- **EXERCISE AIM**: Could you set down exactly the lines of the data below, starting at the one that holds "oder Dritte ausgeht oder droht. Hierzu gehört" and ending at the one that holds "Administração, 14(1), 124-145.", both included, and only those?

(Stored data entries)
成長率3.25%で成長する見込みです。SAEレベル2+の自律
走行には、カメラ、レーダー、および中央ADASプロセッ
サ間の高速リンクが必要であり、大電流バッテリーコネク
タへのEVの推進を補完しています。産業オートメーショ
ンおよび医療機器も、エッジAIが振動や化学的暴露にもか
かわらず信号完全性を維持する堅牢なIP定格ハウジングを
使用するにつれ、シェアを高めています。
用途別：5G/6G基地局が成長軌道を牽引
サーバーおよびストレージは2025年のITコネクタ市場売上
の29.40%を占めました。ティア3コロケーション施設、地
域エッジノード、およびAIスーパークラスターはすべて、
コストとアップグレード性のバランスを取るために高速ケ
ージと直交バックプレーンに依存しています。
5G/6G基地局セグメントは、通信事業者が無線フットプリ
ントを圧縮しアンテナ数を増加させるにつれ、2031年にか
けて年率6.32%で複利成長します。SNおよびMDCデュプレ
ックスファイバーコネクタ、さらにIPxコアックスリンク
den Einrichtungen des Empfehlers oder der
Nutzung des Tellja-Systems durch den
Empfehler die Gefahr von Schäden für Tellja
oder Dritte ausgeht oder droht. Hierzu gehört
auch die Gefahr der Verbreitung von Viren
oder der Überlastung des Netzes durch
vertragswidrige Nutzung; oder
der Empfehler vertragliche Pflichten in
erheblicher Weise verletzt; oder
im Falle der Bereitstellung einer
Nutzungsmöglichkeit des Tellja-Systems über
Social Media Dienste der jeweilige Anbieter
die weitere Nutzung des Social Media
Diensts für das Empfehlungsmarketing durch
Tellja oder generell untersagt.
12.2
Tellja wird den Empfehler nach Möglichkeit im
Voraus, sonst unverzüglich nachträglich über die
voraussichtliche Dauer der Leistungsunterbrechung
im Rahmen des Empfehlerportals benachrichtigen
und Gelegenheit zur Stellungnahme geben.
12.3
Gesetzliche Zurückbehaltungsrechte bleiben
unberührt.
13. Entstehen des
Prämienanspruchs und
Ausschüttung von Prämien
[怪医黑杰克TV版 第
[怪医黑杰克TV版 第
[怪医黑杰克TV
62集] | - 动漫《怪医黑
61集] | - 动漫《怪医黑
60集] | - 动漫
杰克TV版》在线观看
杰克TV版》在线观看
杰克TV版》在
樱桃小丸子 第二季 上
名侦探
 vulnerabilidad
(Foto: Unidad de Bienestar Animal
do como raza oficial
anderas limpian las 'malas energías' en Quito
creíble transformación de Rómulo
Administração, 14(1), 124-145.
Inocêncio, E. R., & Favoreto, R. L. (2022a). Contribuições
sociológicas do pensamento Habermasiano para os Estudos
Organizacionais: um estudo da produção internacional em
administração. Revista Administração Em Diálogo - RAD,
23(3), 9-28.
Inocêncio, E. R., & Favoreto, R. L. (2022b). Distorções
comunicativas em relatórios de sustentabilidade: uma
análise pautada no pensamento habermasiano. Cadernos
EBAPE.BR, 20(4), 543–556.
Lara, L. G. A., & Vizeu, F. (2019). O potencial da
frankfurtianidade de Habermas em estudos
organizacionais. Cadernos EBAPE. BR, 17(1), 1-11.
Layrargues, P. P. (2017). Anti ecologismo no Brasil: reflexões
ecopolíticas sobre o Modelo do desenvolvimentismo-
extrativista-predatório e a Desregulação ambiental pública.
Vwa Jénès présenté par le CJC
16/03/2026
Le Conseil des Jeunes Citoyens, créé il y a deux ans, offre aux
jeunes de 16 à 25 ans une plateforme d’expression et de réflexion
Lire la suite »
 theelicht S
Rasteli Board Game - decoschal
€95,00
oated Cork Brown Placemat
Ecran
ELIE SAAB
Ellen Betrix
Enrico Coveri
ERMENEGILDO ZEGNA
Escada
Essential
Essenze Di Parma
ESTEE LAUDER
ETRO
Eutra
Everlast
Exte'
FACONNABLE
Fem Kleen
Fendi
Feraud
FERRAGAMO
...
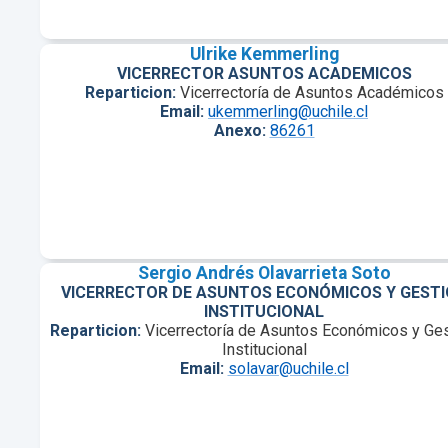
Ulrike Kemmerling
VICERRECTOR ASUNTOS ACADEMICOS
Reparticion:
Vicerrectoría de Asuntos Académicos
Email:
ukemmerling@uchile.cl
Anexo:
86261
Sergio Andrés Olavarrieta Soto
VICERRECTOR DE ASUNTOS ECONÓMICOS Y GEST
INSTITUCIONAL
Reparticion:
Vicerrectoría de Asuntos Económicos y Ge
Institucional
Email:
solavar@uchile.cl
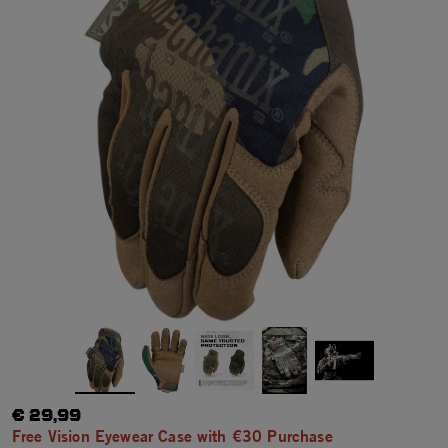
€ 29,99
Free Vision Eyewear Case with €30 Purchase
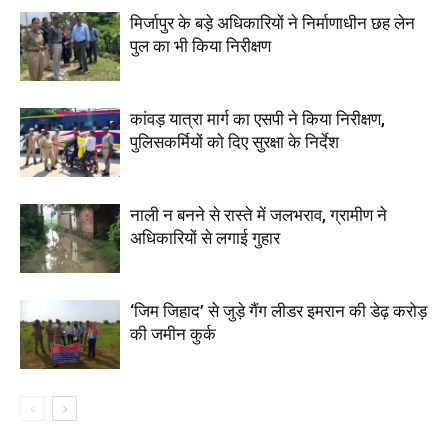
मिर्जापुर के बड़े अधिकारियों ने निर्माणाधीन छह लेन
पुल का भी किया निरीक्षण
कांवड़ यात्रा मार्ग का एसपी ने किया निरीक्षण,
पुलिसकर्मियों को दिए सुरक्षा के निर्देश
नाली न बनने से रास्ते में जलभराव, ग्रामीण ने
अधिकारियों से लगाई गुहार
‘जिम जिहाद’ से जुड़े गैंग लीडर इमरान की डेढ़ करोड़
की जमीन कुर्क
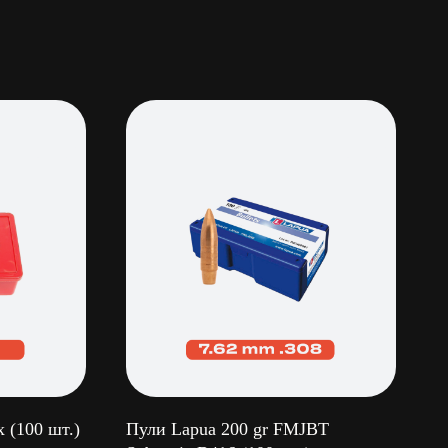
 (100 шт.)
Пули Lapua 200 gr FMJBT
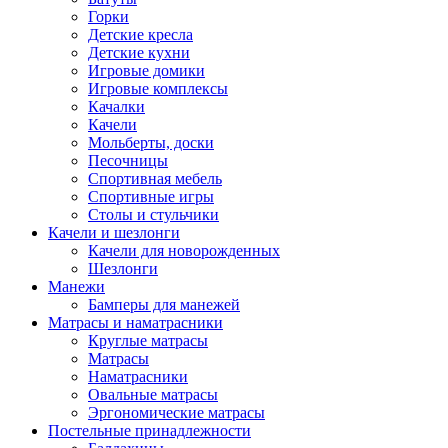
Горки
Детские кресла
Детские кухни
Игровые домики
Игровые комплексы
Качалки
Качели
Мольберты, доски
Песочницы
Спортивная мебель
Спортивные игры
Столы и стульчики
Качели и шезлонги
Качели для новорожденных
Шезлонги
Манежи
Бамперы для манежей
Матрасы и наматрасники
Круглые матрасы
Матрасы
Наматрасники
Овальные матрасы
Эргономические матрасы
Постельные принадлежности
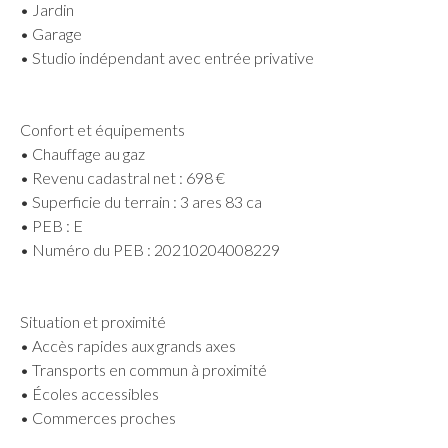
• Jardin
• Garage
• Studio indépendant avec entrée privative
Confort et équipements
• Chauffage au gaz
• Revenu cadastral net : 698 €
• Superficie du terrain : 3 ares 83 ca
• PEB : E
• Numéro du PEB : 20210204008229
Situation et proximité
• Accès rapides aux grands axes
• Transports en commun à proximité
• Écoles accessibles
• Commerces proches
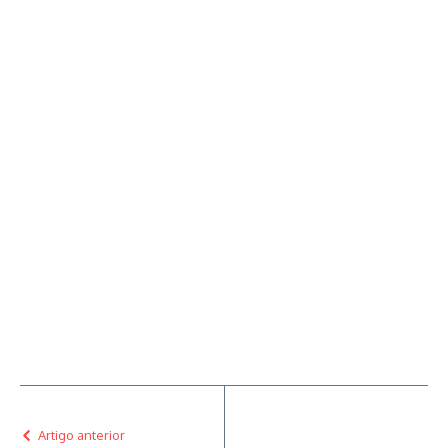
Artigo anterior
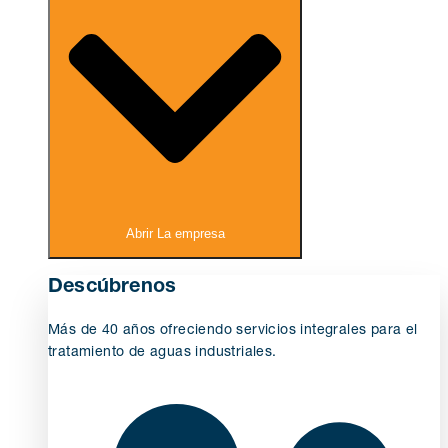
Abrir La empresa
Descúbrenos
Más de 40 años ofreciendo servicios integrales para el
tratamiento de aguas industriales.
...
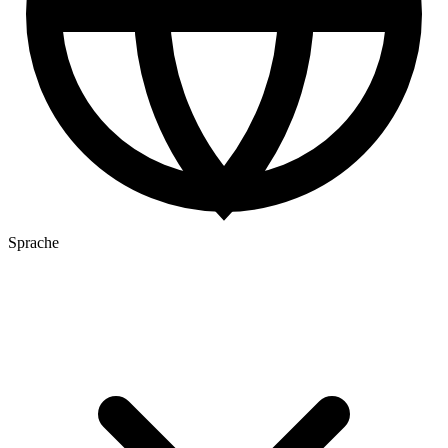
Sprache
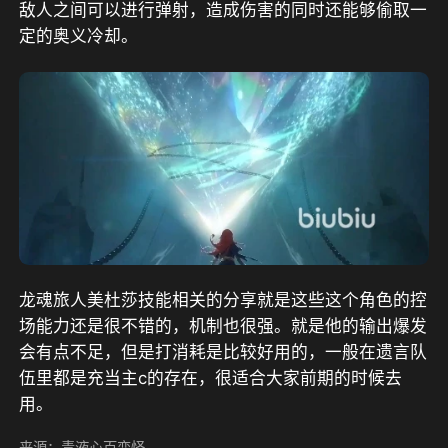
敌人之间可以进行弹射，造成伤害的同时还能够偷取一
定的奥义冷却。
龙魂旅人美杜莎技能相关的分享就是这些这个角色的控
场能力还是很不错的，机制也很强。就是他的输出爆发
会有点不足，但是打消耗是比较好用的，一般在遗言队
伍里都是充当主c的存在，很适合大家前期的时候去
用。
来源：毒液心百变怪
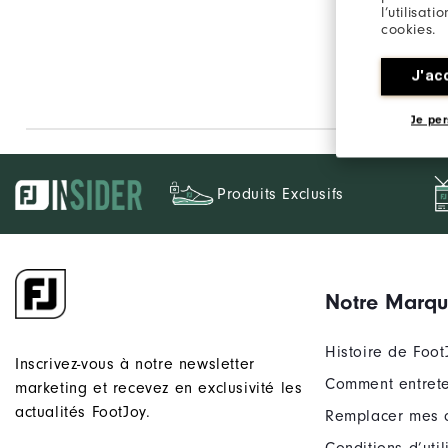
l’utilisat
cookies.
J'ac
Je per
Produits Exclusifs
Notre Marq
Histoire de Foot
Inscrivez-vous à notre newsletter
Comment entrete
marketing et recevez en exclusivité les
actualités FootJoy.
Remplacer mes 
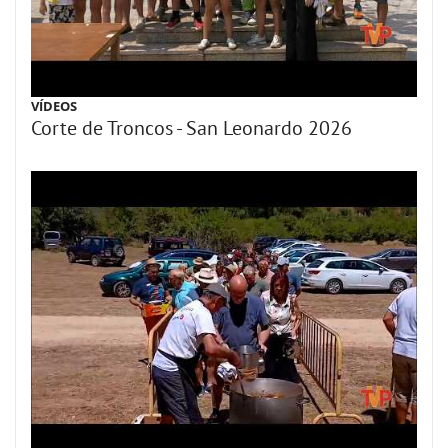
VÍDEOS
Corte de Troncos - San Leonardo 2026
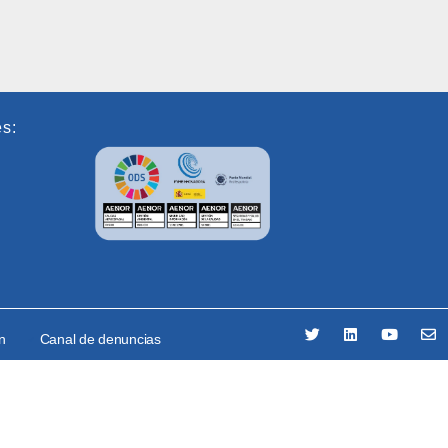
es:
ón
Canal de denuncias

- **OUTPUT**:
oder Dritte ausgeht oder droht. Hierzu gehört
auch die Gefahr der Verbreitung von Viren
oder der Überlastung des Netzes durch
vertragswidrige Nutzung; oder
der Empfehler vertragliche Pflichten in
erheblicher Weise verletzt; oder
im Falle der Bereitstellung einer
Nutzungsmöglichkeit des Tellja-Systems über
Social Media Dienste der jeweilige Anbieter
die weitere Nutzung des Social Media
Diensts für das Empfehlungsmarketing durch
Tellja oder generell untersagt.
12.2
Tellja wird den Empfehler nach Möglichkeit im
Voraus, sonst unverzüglich nachträglich über die
voraussichtliche Dauer der Leistungsunterbrechung
im Rahmen des Empfehlerportals benachrichtigen
und Gelegenheit zur Stellungnahme geben.
12.3
Gesetzliche Zurückbehaltungsrechte bleiben
unberührt.
13. Entstehen des
Prämienanspruchs und
Ausschüttung von Prämien
[怪医黑杰克TV版 第
[怪医黑杰克TV版 第
[怪医黑杰克TV
62集] | - 动漫《怪医黑
61集] | - 动漫《怪医黑
60集] | - 动漫
杰克TV版》在线观看
杰克TV版》在线观看
杰克TV版》在
樱桃小丸子 第二季 上
名侦探
 vulnerabilidad
(Foto: Unidad de Bienestar Animal
do como raza oficial
anderas limpian las 'malas energías' en Quito
creíble transformación de Rómulo
Administração, 14(1), 124-145.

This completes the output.